So what do we take away from that game? Iowa won -- that's good! Iowa also played fairly poorly for large stretches of the game -- that's bad! Winning even when things aren't going perfectly is a good trait to have and if Florida State continues to improve, this win may look very nice by the end of the season (especially because no one will remember how it happened, just that Iowa won). But Florida State exposed some of the same weaknesses that we've seen pop up in Iowa's game this season.
Opponent offensive rebounding was a major problem for Iowa early in the season, but it looked a little better during their stay in Orlando; Wednesday night was another bad performance in that department. Florida State hauled in a whopping 19 offensive boards in the game, getting a second chance on 41% of their missed buckets. That's way too many second chance opportunities. Luckily, Florida State struggled to shoot the ball tonight (38.7% from the floor, including 45.2% on 2-point shots -- well below their season averages).
Free throws have also been a common problem for Iowa so far this season, albeit usually in a different way than they were tonight. Iowa has struggled to get to the line very often this year (312th in the nation). Tonight Iowa was actually able to draw fouls and get to the line -- they just weren't able to make their free throws with enough consistency. Iowa shot 70.8% from the line (17/24), a number bolstered by several late makes from Jarrod Uthoff and Adam Woodbury. This game went to overtime -- but it might not have needed to if Iowa had been able to make their free throws at a better clip earlier in the game. Anthony Clemmons was 2/5 from the line and Mike Gesell was 1/2, with both missing free throws late that would have given Iowa some much-needed breathing room (and/or won the game in regulation). Iowa's most reliable free throw shooter on the night was... Adam Woodbury, who converted all five of his trips to the charity stripe.
Woodbury deserves serious consideration for man of the match honors, too. He had 11 points on 3/5 shooting (and made some pressure-packed free throws), hauled in 10 rebounds, and provided his usual solid defense as well. That was nice game from the big man. Peter Jok led all players in scoring with a career-high 24 points (including hugely important three-pointer near the end of the game to put Iowa ahead for good)... but he also took 20 shots to get those points. Not exactly his most efficient outing. Jarrod Uthoff was even more inefficient -- 13 points on 5/14 shooting and was MIA on offense for a bit too much at times in the second half, but he did contribute 8 rebounds, 3 assists, and 4 blocks, so even though his shot wasn't falling tonight, he found other ways to contribute effectively.

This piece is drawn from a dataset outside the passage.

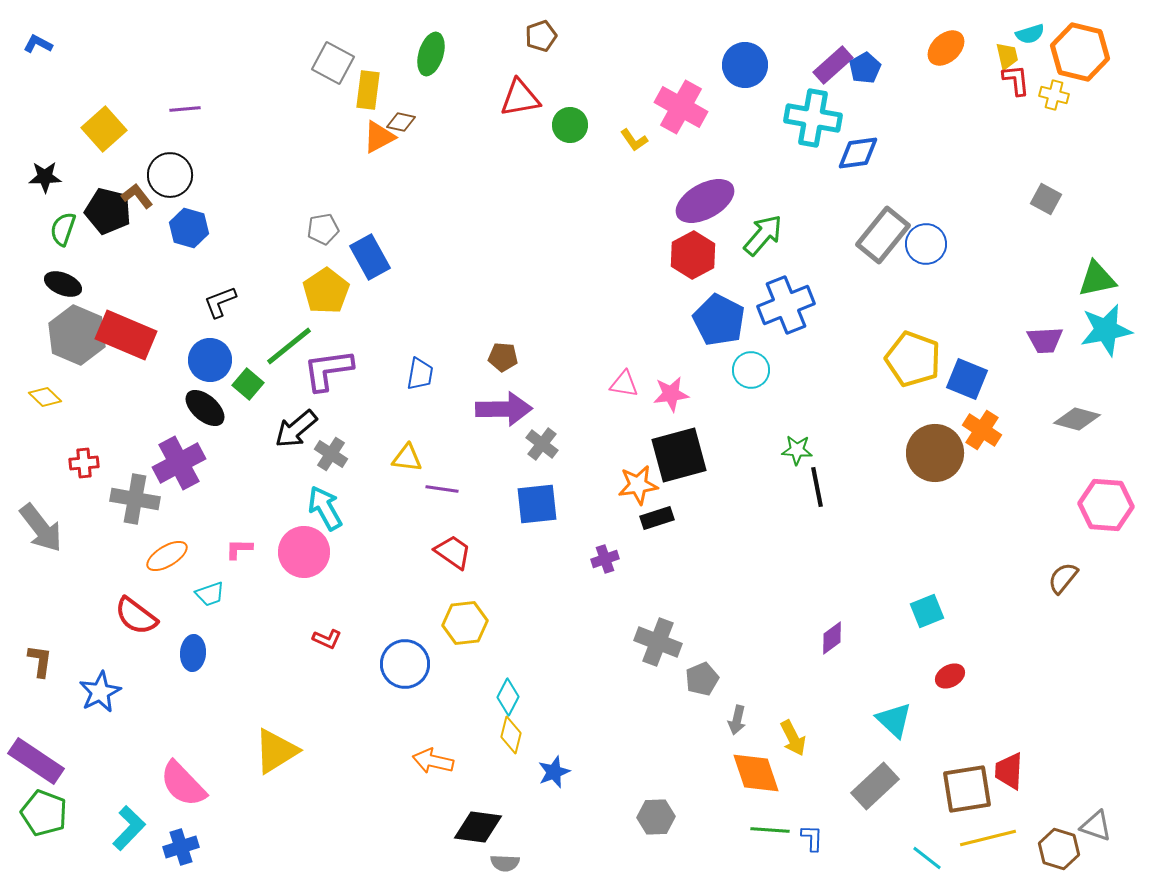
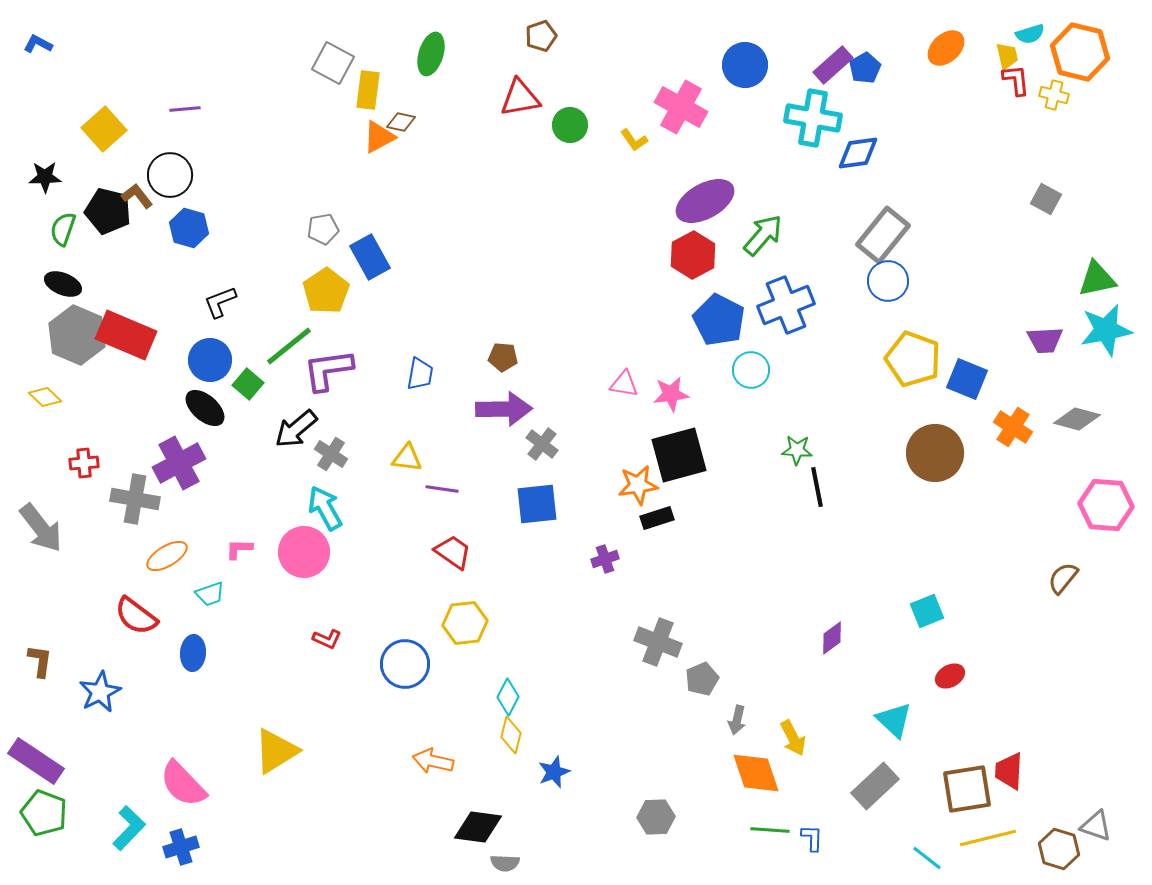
blue circle at (926, 244): moved 38 px left, 37 px down
orange cross at (982, 430): moved 31 px right, 3 px up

Gesell and Clemmons had strange nights. They each had 10 points (Clemmons on 4/9 shooting, Gesell on 4/8 shooting) and combined for 8 rebounds and 7 assists... but they also combined for 7 turnovers (with Gesell contributing a particularly ghastly giveaway on Iowa's final offensive possession of regulation) and had those aforementioned critical free throw misses. Speaking of that last possession in regulation... that play was yet another flashpoint in the ongoing Fran McCaffery end of game debate. Fran eschewed a timeout there and let Gesell and the Iowa players run things on their own; the results were... not good. That's been a consistent trend in Fran's coaching -- he prefers not to use timeouts there and let guys work things out for themselves -- but it's rarely seemed to yield positive results for Iowa. If Iowa had a player who was an unbelievable clutch shooter or a player who could get his own shot off reliably, maybe it would be a good strategy. But Iowa doesn't have those guys. So maybe it's worth drawing up a play instead. The circumstances weren't exactly the same, but in overtime, Fran did use a timeout late in the game (after an unbelievable made prayer of a three-pointer by FSU that chopped Iowa's 4-point lead to one point). He drew up a very clever out of bounds play, one that worked beautifully and had Florida State completely baffled.
Overall, there's a lot to like about this win for Iowa -- they battled back from a bad start (Florida State led by as many as 9 early in the first half), beat a team with some tremendous athletes (they kept Dwayne Bacon under wraps for most of the game -- he only had 11 points on 5/16 shooting -- and while Malik Beasley had 20 points, he needed 17 shots to get there), won a close game (not always a strong point for Iowa under Fran), and won a game when several things went against them (we hit on offensive rebounding above, but Iowa shot very poorly from outside -- 23.8% from deep -- and still won). Let's just not make a habit of playing this way, yeah?
Finally, remember when Iowa lost seven straight games in the Big Ten-ACC Challenge? (Actually, you're forgiven if you've forgotten that or otherwise blocked it out of your memory.) From 2007 to 2013, the Big Ten-ACC Challenge was a puzzle that Iowa could not solve. That's changed -- Iowa's now won three games in a row in the Challenge (Notre Dame in 2013-14, North Carolina in 2014-15, Florida State in 2015-16). That's a much nicer streak, frankly. Oh, and Iowa's win clinched the Big Ten-ACC Challenge for the Big Ten, too. YOU'RE WELCOME, DELANY.